___ Extracted information ___

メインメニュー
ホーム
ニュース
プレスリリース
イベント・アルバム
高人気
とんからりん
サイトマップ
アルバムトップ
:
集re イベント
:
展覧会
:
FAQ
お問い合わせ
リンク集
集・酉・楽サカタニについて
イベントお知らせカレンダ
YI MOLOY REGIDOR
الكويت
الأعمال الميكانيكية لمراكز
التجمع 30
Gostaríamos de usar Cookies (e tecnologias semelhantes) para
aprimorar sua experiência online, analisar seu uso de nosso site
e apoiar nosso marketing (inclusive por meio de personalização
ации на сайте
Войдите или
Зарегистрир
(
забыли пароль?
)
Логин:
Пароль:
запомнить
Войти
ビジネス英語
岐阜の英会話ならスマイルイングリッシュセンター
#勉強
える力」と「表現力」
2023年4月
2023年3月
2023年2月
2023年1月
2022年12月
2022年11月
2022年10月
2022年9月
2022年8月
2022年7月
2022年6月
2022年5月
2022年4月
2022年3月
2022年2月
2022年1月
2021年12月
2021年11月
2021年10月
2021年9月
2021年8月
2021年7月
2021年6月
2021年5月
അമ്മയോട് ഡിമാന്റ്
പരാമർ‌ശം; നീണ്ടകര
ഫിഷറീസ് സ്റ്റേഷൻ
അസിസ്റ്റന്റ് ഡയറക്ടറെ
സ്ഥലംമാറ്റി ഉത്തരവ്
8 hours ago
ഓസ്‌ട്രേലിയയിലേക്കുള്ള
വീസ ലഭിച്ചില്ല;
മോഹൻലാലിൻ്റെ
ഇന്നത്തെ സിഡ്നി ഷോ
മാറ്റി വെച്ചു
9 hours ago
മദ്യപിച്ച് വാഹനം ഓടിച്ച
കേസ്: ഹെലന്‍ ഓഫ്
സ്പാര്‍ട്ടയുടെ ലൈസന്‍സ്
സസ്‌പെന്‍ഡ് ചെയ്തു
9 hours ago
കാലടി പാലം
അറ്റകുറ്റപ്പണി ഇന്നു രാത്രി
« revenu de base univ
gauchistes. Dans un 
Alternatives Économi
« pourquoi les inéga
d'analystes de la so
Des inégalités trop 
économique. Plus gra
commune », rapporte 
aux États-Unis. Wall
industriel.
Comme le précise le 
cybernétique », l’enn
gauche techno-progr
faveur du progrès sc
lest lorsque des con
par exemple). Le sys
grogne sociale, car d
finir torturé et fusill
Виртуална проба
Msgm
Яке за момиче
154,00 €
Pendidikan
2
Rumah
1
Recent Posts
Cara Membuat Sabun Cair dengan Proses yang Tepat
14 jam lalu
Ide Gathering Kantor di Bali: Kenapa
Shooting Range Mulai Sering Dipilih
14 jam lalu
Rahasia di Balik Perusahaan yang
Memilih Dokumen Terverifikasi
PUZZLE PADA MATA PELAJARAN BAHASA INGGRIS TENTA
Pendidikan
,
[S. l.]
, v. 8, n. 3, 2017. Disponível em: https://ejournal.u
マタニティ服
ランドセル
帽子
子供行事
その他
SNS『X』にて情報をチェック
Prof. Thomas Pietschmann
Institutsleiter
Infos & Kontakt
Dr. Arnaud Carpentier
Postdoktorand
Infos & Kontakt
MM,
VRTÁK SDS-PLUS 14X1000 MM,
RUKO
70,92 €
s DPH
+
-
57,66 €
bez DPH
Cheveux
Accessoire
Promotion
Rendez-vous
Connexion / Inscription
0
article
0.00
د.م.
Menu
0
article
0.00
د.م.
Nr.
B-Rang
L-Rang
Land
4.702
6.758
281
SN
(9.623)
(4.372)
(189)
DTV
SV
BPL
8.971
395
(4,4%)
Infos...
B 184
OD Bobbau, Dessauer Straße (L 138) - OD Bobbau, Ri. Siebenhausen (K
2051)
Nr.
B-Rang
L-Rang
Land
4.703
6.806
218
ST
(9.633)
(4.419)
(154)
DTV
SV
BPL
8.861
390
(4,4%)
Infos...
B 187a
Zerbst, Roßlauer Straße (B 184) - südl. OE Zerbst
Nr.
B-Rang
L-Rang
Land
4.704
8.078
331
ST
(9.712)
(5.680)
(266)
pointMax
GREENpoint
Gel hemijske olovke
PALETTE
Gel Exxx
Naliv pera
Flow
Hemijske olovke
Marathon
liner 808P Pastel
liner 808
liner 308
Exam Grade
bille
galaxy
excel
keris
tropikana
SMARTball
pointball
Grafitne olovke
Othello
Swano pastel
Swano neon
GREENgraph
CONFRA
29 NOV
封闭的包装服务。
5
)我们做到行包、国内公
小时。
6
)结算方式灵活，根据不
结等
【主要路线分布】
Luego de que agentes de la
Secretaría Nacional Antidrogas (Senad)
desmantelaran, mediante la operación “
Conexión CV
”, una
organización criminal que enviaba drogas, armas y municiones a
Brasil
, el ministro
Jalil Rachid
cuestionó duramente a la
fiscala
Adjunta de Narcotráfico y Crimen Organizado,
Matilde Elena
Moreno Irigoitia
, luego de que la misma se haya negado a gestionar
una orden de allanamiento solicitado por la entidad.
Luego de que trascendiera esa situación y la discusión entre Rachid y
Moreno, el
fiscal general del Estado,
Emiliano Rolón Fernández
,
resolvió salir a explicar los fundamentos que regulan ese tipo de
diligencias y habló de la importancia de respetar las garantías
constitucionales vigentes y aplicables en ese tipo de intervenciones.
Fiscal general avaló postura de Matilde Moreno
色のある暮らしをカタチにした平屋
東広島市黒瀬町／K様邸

___

Problem statement: Search the entries for the word "tipo". Copy each line where it appears.

Result of the exercise:
resolvió salir a explicar los fundamentos que regulan ese tipo de
constitucionales vigentes y aplicables en ese tipo de intervenciones.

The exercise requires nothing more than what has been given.